*** STORED RECORDS ***

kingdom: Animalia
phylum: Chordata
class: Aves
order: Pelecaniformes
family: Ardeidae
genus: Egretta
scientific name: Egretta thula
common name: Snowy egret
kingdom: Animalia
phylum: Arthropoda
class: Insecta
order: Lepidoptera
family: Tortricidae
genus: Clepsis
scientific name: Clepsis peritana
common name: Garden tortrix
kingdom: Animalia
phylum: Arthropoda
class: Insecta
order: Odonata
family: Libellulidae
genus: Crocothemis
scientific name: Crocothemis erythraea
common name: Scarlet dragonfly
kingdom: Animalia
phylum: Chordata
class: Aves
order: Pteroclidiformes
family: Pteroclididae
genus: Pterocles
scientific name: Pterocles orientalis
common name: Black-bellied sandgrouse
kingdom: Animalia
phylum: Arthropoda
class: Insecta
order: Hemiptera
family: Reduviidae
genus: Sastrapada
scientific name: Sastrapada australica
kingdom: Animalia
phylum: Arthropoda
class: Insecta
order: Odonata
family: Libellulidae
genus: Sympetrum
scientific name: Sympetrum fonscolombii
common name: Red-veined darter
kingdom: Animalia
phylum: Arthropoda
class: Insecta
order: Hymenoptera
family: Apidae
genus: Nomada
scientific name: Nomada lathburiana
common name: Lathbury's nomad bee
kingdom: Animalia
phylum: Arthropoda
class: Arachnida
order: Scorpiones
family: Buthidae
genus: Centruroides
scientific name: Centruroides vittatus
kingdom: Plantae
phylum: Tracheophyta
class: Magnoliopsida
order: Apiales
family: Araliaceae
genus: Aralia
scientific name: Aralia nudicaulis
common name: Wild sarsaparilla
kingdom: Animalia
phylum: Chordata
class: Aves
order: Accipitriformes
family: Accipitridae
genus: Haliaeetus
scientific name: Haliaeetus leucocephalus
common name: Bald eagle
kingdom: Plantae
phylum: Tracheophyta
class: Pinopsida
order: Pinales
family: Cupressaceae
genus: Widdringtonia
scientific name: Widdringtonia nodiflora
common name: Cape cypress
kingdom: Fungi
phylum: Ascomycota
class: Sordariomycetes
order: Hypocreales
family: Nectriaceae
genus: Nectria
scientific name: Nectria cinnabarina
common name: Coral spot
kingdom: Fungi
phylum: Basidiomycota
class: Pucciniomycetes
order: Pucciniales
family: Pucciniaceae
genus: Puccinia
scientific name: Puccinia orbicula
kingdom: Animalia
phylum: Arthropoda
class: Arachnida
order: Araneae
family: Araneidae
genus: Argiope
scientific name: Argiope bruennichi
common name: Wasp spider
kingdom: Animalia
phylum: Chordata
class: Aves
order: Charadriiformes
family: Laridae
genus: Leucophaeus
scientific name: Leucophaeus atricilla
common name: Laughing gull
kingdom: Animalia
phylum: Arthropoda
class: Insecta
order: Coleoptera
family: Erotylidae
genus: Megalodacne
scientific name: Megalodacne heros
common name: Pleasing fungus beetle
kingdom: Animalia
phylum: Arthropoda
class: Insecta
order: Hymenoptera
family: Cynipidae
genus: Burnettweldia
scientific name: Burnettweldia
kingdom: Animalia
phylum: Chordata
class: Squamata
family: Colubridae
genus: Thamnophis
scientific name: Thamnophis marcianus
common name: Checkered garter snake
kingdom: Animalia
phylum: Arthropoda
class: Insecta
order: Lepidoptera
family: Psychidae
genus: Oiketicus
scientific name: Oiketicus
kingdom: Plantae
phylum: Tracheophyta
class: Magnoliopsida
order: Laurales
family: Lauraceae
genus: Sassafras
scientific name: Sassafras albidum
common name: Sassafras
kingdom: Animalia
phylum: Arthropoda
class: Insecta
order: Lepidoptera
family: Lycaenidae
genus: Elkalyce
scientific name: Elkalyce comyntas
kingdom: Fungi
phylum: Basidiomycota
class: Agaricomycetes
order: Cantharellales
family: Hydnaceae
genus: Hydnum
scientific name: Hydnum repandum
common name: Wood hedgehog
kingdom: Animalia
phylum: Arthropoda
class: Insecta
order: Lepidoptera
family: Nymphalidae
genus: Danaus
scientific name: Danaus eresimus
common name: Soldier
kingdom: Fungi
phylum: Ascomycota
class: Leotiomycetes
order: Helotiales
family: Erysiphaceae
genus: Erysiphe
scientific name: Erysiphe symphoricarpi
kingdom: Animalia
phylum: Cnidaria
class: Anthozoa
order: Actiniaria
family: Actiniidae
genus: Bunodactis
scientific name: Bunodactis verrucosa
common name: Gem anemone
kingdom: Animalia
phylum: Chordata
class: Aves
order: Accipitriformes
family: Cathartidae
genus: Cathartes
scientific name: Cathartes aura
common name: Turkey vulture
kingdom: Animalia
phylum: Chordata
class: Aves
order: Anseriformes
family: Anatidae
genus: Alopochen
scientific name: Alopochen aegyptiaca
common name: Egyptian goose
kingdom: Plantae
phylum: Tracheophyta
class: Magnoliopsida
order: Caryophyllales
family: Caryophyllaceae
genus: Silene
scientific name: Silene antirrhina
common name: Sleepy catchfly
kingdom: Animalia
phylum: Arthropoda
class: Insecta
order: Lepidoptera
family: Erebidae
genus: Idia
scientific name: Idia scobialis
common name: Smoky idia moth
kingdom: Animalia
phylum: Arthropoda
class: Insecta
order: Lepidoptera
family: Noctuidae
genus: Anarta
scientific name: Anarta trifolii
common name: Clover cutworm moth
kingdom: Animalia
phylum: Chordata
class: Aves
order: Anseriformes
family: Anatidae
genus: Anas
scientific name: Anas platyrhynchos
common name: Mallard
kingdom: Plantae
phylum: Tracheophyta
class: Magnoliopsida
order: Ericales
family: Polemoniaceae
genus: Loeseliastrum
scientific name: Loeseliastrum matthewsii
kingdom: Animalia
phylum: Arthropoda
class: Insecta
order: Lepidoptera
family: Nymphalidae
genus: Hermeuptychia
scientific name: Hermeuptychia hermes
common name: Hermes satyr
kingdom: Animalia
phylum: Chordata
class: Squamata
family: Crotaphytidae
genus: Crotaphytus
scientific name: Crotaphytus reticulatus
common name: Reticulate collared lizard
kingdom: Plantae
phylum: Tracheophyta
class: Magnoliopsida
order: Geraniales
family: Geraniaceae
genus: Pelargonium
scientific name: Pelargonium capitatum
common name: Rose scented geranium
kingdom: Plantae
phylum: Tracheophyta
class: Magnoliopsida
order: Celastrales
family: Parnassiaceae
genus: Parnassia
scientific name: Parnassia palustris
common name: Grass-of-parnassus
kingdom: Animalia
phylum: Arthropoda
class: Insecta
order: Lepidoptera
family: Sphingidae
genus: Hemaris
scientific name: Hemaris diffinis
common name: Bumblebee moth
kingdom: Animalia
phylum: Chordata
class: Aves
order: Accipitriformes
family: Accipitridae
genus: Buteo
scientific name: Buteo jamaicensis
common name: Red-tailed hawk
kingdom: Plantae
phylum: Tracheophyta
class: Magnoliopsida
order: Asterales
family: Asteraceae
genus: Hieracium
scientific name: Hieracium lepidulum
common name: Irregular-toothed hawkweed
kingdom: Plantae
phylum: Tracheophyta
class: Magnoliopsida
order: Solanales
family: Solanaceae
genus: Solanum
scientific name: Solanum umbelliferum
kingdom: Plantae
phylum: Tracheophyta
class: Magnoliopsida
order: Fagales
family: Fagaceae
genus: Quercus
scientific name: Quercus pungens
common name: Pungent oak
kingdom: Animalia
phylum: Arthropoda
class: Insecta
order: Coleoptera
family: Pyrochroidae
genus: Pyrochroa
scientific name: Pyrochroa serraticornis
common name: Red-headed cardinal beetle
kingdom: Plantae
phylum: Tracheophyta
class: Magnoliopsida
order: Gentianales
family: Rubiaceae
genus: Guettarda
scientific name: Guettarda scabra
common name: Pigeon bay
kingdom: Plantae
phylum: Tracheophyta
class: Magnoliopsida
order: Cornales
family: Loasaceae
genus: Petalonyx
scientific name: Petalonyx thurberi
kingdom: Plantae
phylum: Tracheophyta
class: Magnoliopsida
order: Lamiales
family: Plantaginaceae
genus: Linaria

***

> SHORT PROBLEM
Rewrite everything from the start of the material down to the line containing "scientific name: Haliaeetus leucocephalus", both ends included, swapping every "common name" for "vernacular name" and leaving all else unchanged. Give back only those lines.

> WRITTEN RESPONSE
kingdom: Animalia
phylum: Chordata
class: Aves
order: Pelecaniformes
family: Ardeidae
genus: Egretta
scientific name: Egretta thula
vernacular name: Snowy egret
kingdom: Animalia
phylum: Arthropoda
class: Insecta
order: Lepidoptera
family: Tortricidae
genus: Clepsis
scientific name: Clepsis peritana
vernacular name: Garden tortrix
kingdom: Animalia
phylum: Arthropoda
class: Insecta
order: Odonata
family: Libellulidae
genus: Crocothemis
scientific name: Crocothemis erythraea
vernacular name: Scarlet dragonfly
kingdom: Animalia
phylum: Chordata
class: Aves
order: Pteroclidiformes
family: Pteroclididae
genus: Pterocles
scientific name: Pterocles orientalis
vernacular name: Black-bellied sandgrouse
kingdom: Animalia
phylum: Arthropoda
class: Insecta
order: Hemiptera
family: Reduviidae
genus: Sastrapada
scientific name: Sastrapada australica
kingdom: Animalia
phylum: Arthropoda
class: Insecta
order: Odonata
family: Libellulidae
genus: Sympetrum
scientific name: Sympetrum fonscolombii
vernacular name: Red-veined darter
kingdom: Animalia
phylum: Arthropoda
class: Insecta
order: Hymenoptera
family: Apidae
genus: Nomada
scientific name: Nomada lathburiana
vernacular name: Lathbury's nomad bee
kingdom: Animalia
phylum: Arthropoda
class: Arachnida
order: Scorpiones
family: Buthidae
genus: Centruroides
scientific name: Centruroides vittatus
kingdom: Plantae
phylum: Tracheophyta
class: Magnoliopsida
order: Apiales
family: Araliaceae
genus: Aralia
scientific name: Aralia nudicaulis
vernacular name: Wild sarsaparilla
kingdom: Animalia
phylum: Chordata
class: Aves
order: Accipitriformes
family: Accipitridae
genus: Haliaeetus
scientific name: Haliaeetus leucocephalus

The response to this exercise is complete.